Speaking from Brussels this afternoon Liadh Ní Riada strongly criticised the Spanish state for ongoing discrimination and attacks against users of indigenous and minority languages ahead of Spain’s appearance before the United Nations Human Rghts Committee. The Sinn Féin MEP also called on the European institutions and on states across Europe to protect and promote linguistic diversity and respect the rights of speakers of indigenous, minority and endangered languages.

“As a Gaeilgeoir and a woman from the Gaeltacht it galls me to see speakers of indigenous or minority languages disrespected and discriminated against. Language help shape our cultures, and brings great diversity and richness to our countries and our continent. Speakers of indigenous and minority languages must have their rights respected.

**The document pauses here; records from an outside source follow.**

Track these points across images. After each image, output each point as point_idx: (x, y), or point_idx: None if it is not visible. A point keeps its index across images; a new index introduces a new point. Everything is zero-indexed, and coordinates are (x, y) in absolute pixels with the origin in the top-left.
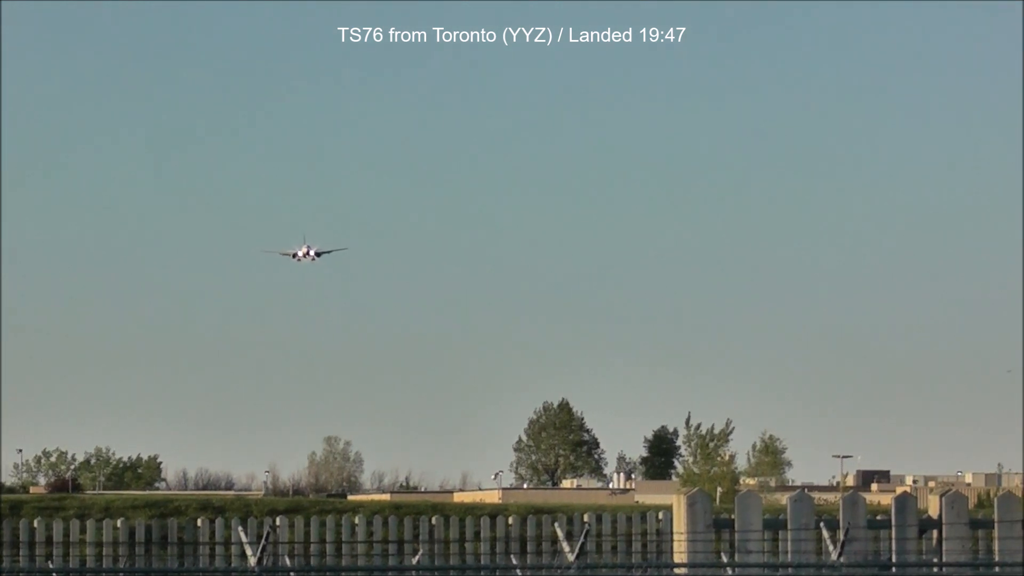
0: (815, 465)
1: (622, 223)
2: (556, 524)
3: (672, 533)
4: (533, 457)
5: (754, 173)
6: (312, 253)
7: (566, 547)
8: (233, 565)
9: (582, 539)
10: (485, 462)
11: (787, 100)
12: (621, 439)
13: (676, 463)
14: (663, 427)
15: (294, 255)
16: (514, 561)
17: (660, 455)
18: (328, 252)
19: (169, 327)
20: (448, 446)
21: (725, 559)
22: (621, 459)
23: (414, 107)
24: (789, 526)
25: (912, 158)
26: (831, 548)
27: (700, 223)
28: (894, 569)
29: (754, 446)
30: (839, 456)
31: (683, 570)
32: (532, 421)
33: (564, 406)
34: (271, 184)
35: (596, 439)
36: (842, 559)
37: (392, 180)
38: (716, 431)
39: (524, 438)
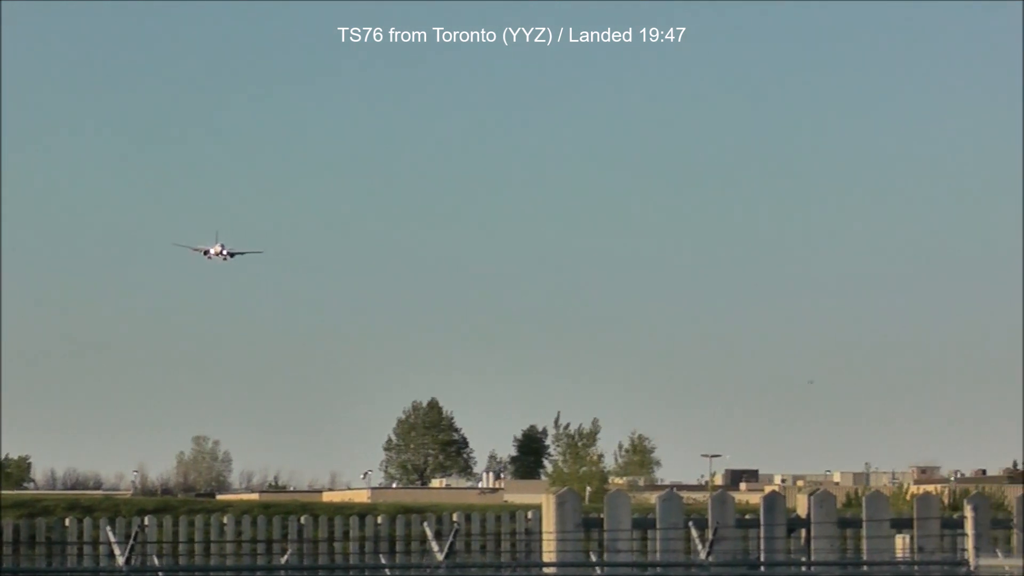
0: (684, 464)
1: (511, 224)
2: (425, 523)
3: (541, 532)
4: (402, 456)
5: (751, 173)
6: (225, 252)
7: (435, 546)
8: (101, 565)
9: (451, 538)
10: (354, 461)
11: (787, 100)
12: (491, 438)
13: (545, 462)
14: (532, 426)
15: (205, 252)
16: (383, 560)
17: (530, 454)
18: (241, 253)
19: (38, 321)
20: (317, 445)
21: (594, 558)
22: (492, 458)
23: (414, 107)
24: (658, 525)
25: (911, 158)
26: (700, 547)
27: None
28: (763, 568)
29: (620, 446)
30: (708, 455)
31: (552, 569)
32: (401, 421)
33: (433, 405)
34: (264, 184)
35: (465, 438)
36: (711, 558)
37: (382, 181)
38: (585, 430)
39: (393, 438)
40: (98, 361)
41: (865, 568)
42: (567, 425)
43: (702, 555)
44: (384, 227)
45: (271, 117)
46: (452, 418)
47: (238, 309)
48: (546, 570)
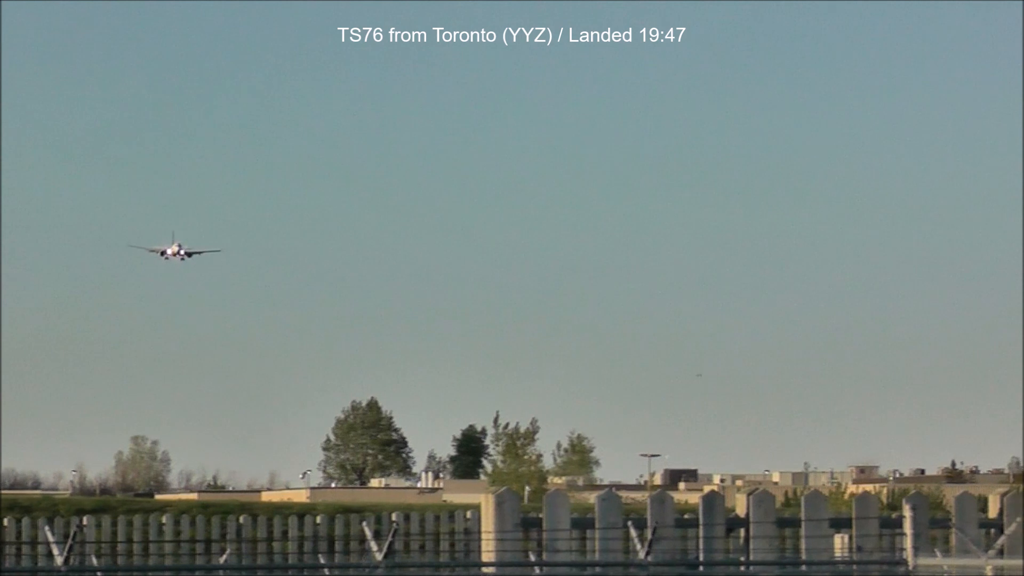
0: (623, 464)
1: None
2: (364, 523)
3: (480, 532)
4: (341, 456)
5: (751, 173)
6: (182, 252)
7: (374, 546)
8: (40, 565)
9: (390, 538)
10: (293, 461)
11: (787, 100)
12: (430, 438)
13: (484, 462)
14: (471, 426)
15: (162, 253)
16: (322, 560)
17: (469, 454)
18: (199, 252)
19: None
20: (256, 445)
21: (533, 558)
22: (431, 458)
23: (414, 107)
24: (597, 525)
25: (910, 157)
26: (639, 547)
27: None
28: (701, 568)
29: (559, 445)
30: (647, 455)
31: (491, 569)
32: (340, 420)
33: (373, 405)
34: (265, 185)
35: (404, 438)
36: (650, 558)
37: (371, 181)
38: (523, 430)
39: (332, 437)
40: (37, 360)
41: (804, 568)
42: (506, 425)
43: (641, 555)
44: (342, 228)
45: (270, 117)
46: (391, 418)
47: (174, 310)
48: (485, 570)
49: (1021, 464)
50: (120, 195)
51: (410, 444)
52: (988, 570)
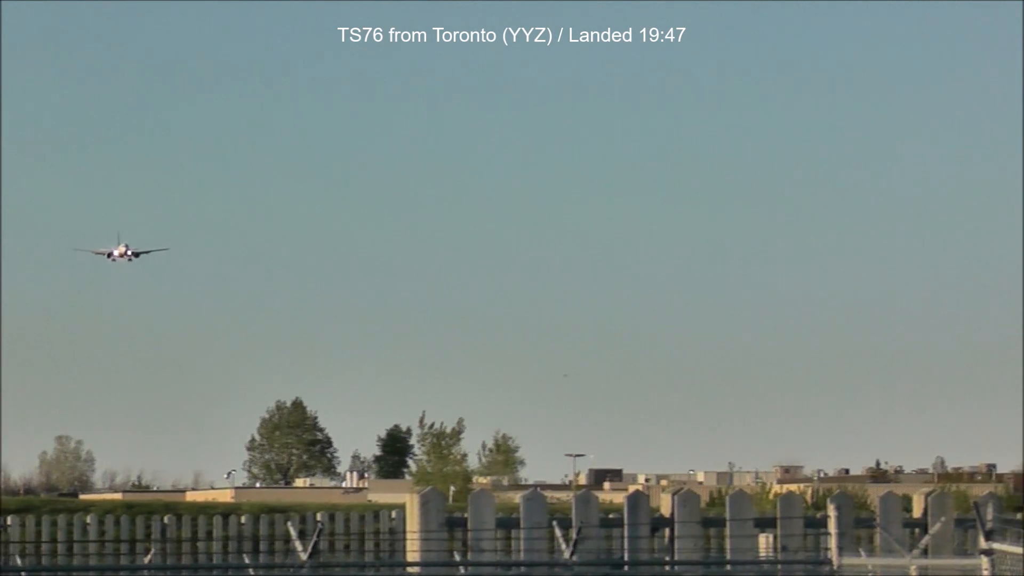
0: (548, 464)
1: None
2: (289, 523)
3: (405, 532)
4: (266, 456)
5: (751, 173)
6: (129, 253)
7: (299, 546)
8: None
9: (315, 538)
10: (218, 461)
11: (787, 100)
12: (355, 438)
13: (410, 462)
14: (396, 426)
15: (109, 254)
16: (247, 560)
17: (394, 454)
18: (147, 252)
19: None
20: (180, 445)
21: (458, 558)
22: (356, 458)
23: (414, 107)
24: (522, 525)
25: (910, 157)
26: (564, 546)
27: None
28: (626, 567)
29: (483, 445)
30: (572, 455)
31: (416, 569)
32: (265, 420)
33: (297, 405)
34: (272, 187)
35: (329, 438)
36: (575, 557)
37: (381, 180)
38: (448, 430)
39: (257, 437)
40: None
41: (728, 567)
42: (432, 425)
43: (566, 554)
44: (293, 228)
45: (269, 117)
46: (316, 417)
47: (96, 310)
48: (410, 570)
49: (945, 464)
50: (112, 197)
51: (335, 444)
52: (912, 570)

“Within the Spanish state there is a tremendous diversity of languages, cultures and national identities. Its apparent however that conservative elements within that state wish to hark back to a proscriptive and discriminatory language policy that belongs days of dictatorship

“European Language Equality Network (ELEN) will present its report on discrimination in the Spanish State at a special hearing of the United Nations Human Rights Council. The report will detail specific cases of discrimination on the grounds of language use againsts speakers of Basque, Catalan, Galician, Aragonese and Asturian. Cases range from discrimination in the provision of state services, to public humiliation and beatings by police.

“Solidarity is a two-way street. I have received fantastic support from language users and activists across Europe, but especially from the Basque Country, Catalonia and Galicia. I am saddened and angered by the treatment of speakers of indigenous and minority languages by the Spanish State, and I will be calling on the EU to open infringement proceedings against Spain for contravening the Charter of Fundamental Rights.

“I am prevented from using Irish in my work as an MEP, despite it being the first national language of Ireland and an official language of the European Union. I am determined to stand up for my rights and for the rights of Irish speakers and Gaeltacht communities.”